Lordy...we gotta work on a little 'abstinence' around these parts.. I'm already up to my knees in rug rats around the Holidays...:rotfl:

Guessin' I'll be shopping for a new 'Snoopy Pole'..and a set of 'Mini-Mini Turning Tools' for this Christmas....


----------



## Harbormaster (May 26, 2000)

Congrats Tortuga! All look happy and well!


----------



## johnmyjohn (Aug 6, 2006)

See what you started Jim, good looking family addition.


----------



## Bobby (May 21, 2004)

Great GrandPa!!!!!!!!!! You sure are getting old!! Great looking family.


----------



## Tortuga (May 21, 2004)

Bobby said:


> Great GrandPa!!!!!!!!!! *You sure are getting old!!* Great looking family.

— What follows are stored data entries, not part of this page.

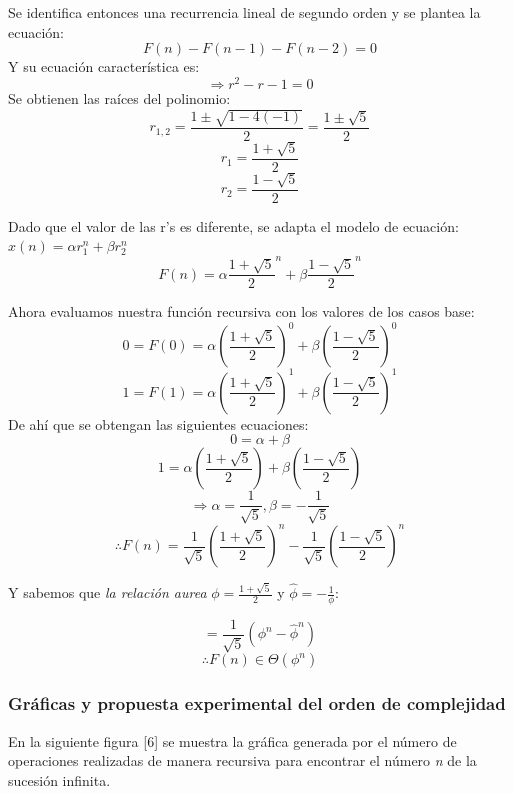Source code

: \documentclass{report}
\begin{document}
            Se identifica entonces una recurrencia lineal de segundo orden y se plantea la ecuación: 
            $$F(n) - F(n-1) - F(n-2) = 0$$
            Y su ecuación característica es:
            $$\Rightarrow r^2-r-1=0$$
            Se obtienen las raíces del polinomio:
            $$r_{1,2} = \frac{1 \pm \sqrt{1 -4(-1)}}{2} = \frac{1 \pm \sqrt{5}}{2} $$
            $$r_1=\frac{1+\sqrt{5}}{2}$$
            $$r_2=\frac{1-\sqrt{5}}{2}$$
            
            Dado que el valor de las r's es diferente, se adapta el modelo de ecuación: $x(n)=\alpha r_1^n + \beta r_2^n$
            $$ F(n) = \alpha \frac{1+\sqrt{5}}{2}^n + \beta \frac{1-\sqrt{5}}{2}^n $$
            
            Ahora evaluamos nuestra función recursiva con los valores de los casos base:
            $$ 0 = F(0) = \alpha \left( \frac{1+\sqrt{5}}{2}\right)^0 + \beta\left( \frac{1-\sqrt{5}}{2}\right)^0 $$
            $$ 1 = F(1) = \alpha \left( \frac{1+\sqrt{5}}{2}\right)^1 + \beta\left( \frac{1-\sqrt{5}}{2}\right)^1 $$
            De ahí que se obtengan las siguientes ecuaciones:
            $$ 0 = \alpha + \beta $$
            $$ 1 =  \alpha \left( \frac{1+\sqrt{5}}{2}\right) + \beta\left( \frac{1-\sqrt{5}}{2}\right) $$
            $$ \Rightarrow \alpha = \frac{1}{\sqrt{5}} , \beta = -\frac{1}{\sqrt{5}} $$
            $$ \therefore F(n) = \frac{1}{\sqrt{5}}\left( \frac{1+\sqrt{5}}{2}\right)^n -\frac{1}{\sqrt{5}}\left( \frac{1-\sqrt{5}}{2}\right)^n $$
            
            Y sabemos que \textit{la relación aurea} $\phi = \frac{1+\sqrt{5}}{2}$ y $\hat{\phi} = -\frac{1}{\phi}$:
            
            $$ = \frac{1}{\sqrt{5}} \left(\phi ^n - \hat{\phi}^n \right)$$
            $$ \therefore F(n) \in \Theta (\phi ^n)$$
        
        \subsubsection*{Gráficas y propuesta experimental del orden de complejidad}
            En la siguiente figura [6] se muestra la gráfica generada por el número de operaciones realizadas de manera recursiva para encontrar el número \textit{n} de la sucesión infinita.
           
\end{document}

LOL..You got that right, Amigo... Hate to admit it...but I'm beginning to feel it....


----------



## bill (May 21, 2004)

Congrats!


----------



## 3192 (Dec 30, 2004)

Congrats on the new addition!!! Start looking for a Mini-lathe soon! gb


----------



## Reel Time (Oct 6, 2009)

Congratulations Tortuga!
Why don't you "turn" a rod for the little fellow?
Might be fun!


----------



## Flat Fish (Jun 18, 2005)

Congratulations! Now you're officially great.


----------



## Viking48 (Jan 24, 2006)

Congratulations Jim - I'm sure you don't mind more rug rats. Here's a couple of "small lathes" you could pick up









https://www.lemonsauctioneers.com/item.cgi?show_item=0000032752


----------



## liftologist (Dec 8, 2007)

Congrats Jim!!


----------



## Robert A. (Jan 8, 2009)

Congrats Mate!!


----------



## Reel Bender (Sep 30, 2004)

Congrats


----------



## Hooked (Oct 15, 2004)

Great grandpa..........has a nice ring to it. 

Congratulations!!


----------